Mes pas timides suivent le sentier de la forêt. Et les hauts arbres au-dessus de moi unissent leurs branches pour que je sente leur protection. Jour par jour, je suis obligée de lutter contre ce quotidien dépourvu de toute couleur, si noir et si ennuyeux que ni Picasso n’arriverait à l’animer. Aujourd’hui il sera différent. Aujourd’hui, en avançant vers les sommets des montagnes, vers une vie rose, nuancée de la réussite et de la satisfaction, mon âme laissera les déceptions à l’ombre de ma personnalité et la joie brillera dans mes yeux. Au sommet, en atteignant la fleur du succès et en inspirant son parfum, j’aurai trouvé ma paix.
Mais j’y arrive et je ne le suis pas.
Cette hauteur m’étourdie et le vertige vainc mon équilibre. Tombée sur le mousse, je ferme mes yeux et j’attends que le soleil bronze ma peau et que la caresse de la réussite accapare mon cœur. Autour de moi, les oiseaux font danser les notes musicales et l’enthousiasme flotte dans l’air. Le parfum des fleurs envahit mon corps et je sais qu’ici je devrais être contente. Cette randonnée a été destinée à la découverte de moi-même et je dois en profiter. Néanmoins, tout à coup, je commence à sentir la chaleur brûler mon visage. Je réalise qu’en essayant d’échapper de ma zone de confort, je suis devenue un intrus dans ma propre vie.

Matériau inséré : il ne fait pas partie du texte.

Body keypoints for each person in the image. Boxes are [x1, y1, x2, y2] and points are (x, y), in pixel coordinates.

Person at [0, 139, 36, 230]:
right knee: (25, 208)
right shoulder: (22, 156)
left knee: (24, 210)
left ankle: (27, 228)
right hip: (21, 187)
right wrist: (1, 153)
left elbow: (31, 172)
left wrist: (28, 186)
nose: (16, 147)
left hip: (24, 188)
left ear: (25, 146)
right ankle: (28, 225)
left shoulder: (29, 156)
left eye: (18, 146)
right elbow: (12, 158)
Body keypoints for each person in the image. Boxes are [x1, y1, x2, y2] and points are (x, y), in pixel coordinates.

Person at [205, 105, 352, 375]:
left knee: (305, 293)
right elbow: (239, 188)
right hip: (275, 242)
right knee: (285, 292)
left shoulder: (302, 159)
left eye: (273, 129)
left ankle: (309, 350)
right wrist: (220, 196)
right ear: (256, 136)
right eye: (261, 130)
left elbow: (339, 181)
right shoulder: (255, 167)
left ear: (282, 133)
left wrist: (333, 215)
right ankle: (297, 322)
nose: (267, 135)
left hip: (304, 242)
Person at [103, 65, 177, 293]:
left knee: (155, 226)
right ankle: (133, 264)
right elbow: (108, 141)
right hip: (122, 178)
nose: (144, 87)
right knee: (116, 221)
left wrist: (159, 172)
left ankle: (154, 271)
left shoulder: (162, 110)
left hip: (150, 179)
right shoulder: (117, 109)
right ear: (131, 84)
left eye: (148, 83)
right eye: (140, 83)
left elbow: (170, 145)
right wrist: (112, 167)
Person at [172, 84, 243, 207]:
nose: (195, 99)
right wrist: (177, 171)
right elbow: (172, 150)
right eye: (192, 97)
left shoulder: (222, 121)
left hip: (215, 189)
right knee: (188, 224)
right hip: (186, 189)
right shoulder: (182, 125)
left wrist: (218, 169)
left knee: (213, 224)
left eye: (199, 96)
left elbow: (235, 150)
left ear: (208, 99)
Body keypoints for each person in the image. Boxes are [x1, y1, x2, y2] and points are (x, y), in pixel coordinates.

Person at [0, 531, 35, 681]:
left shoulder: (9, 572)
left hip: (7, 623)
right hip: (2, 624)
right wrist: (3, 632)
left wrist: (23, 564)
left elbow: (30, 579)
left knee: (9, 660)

Moi, je veux quitter cette illusion de l’accomplissement avec laquelle j’ai nourri mon espoir pour si longtemps. Je les ouvre et une infinité bleue se reflète dans mes yeux marrons. Un nuage pétillant se promène, en tâchant le ciel avec de nuances blanches et je m’y accroche dans la quête d’un dépaysement, d’une autre vie. Je me libère de toute tristesse et je vole dans l’inconnu, en espérant que le destin saura à guérir les blessures de mon cœur. Par la suite, je me retrouve toujours devant une infinité bleue, mais sous une forme différente.
La voix de la mer m’appelle et les vagues se courbent, en allongeant leurs mains froides afin de me capturer. Leur chanson fait danser mes sentiments car son simplicité laisse de l’espace pour dessiner mes aspirations. Le cri d’une mouette remplit les ondes sonores de l’horizon et sa liberté tremble dans ce désert, mais je ne me sens guère seule.
Je me sens heureuse.
Bien que les coquilles brisées frottent mes pieds, la douleur ne semble que m’ambitionner. J’avance sans hésitation vers tous ces signes que la mer me transmet et un sentiment spontané de paix me surprend. Le quotidien n’est plus noir, il a pris les couleurs pâles de la mer. Devant ma perception, il est devenu rose.
Ainsi me laisse-je volée par l’ambiant de la mer, par ce bonheur situé aux pieds de ma vie que je n’arrivais à trouver sur les sommets du succès. J’ai passé parmi les jours de ma vie en espérant de trouver quelque chose que je possédais déjà, mais que j’avais choisi à ignorer.